= Belize Archives and Records Service =

The Belize Archives and Records Service (BARS), originally named the National Archives of Belize and later the Belize Archives Department, is located in the capital city, Belmopan. According to the BARS Act, 2004, its mission is to "acquire, preserve and provide information of our national heritage." It houses both public records, dating back to around the 1770s, and several private collections of documents and photographs.

== History ==
The National Archives was established by the Government of Belize as a unit of the Public Library Service of Belize on August 5, 1965, the year after the country's independence. Leo H. Bradley, Sr., head of the Library Service at the time, was appointed Honorary Archivist.

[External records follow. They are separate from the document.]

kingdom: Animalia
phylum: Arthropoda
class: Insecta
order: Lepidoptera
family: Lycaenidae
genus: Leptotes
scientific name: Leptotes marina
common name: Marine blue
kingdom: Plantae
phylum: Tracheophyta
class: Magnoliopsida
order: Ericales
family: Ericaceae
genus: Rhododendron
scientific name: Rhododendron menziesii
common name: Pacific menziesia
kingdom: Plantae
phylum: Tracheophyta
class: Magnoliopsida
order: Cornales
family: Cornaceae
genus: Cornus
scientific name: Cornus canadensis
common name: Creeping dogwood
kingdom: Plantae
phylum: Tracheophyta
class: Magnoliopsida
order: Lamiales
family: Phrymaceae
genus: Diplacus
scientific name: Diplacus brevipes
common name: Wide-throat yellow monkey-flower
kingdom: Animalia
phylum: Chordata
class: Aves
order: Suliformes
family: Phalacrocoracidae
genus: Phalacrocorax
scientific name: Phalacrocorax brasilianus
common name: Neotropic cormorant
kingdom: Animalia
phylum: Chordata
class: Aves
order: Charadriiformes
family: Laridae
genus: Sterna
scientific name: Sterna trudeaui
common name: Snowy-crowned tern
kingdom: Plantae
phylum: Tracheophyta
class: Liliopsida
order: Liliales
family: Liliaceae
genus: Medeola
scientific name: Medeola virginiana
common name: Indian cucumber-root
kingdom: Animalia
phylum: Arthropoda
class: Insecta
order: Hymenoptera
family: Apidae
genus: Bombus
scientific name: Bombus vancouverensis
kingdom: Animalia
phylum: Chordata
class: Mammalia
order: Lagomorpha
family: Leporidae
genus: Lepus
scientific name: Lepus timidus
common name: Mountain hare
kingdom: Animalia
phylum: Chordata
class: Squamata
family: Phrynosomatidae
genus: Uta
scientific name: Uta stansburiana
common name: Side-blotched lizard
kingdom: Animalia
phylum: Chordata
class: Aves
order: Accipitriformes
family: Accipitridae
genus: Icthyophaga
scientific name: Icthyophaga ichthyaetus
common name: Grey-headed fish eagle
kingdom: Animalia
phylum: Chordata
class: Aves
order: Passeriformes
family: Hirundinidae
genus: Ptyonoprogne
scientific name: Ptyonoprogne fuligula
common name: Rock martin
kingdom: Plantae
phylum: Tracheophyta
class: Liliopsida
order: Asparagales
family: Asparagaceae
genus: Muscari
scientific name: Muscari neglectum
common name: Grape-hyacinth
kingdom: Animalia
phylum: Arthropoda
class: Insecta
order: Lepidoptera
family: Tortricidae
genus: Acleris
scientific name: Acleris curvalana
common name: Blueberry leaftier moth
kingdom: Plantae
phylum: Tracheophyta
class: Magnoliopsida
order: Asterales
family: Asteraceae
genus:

In 1975, it was split off from the Library Service and established as a unit in its own right. At that time, it was run by a British archivist, assisted by a staff of three.

In 1980, it moved to its current location at 26/28 Unity Boulevard in Belmopan.

Charles Gibson, the first Belizean chief archivist of the Belize Archives Department, was appointed in 1982. Herman Byrd was named director of BARS in 2008 and was still serving in that post as of 2018.

In 1995, an information technology unit was set up to help automate the archives.

==Organization==
The director is the head of BARS. As of 2018, there was an administrative unit to provide support for five technical units:
- user services
- preservation
- records management
- information technology
- audiovisual
Each of these five units is led by a head or supervisor who reports to the deputy director.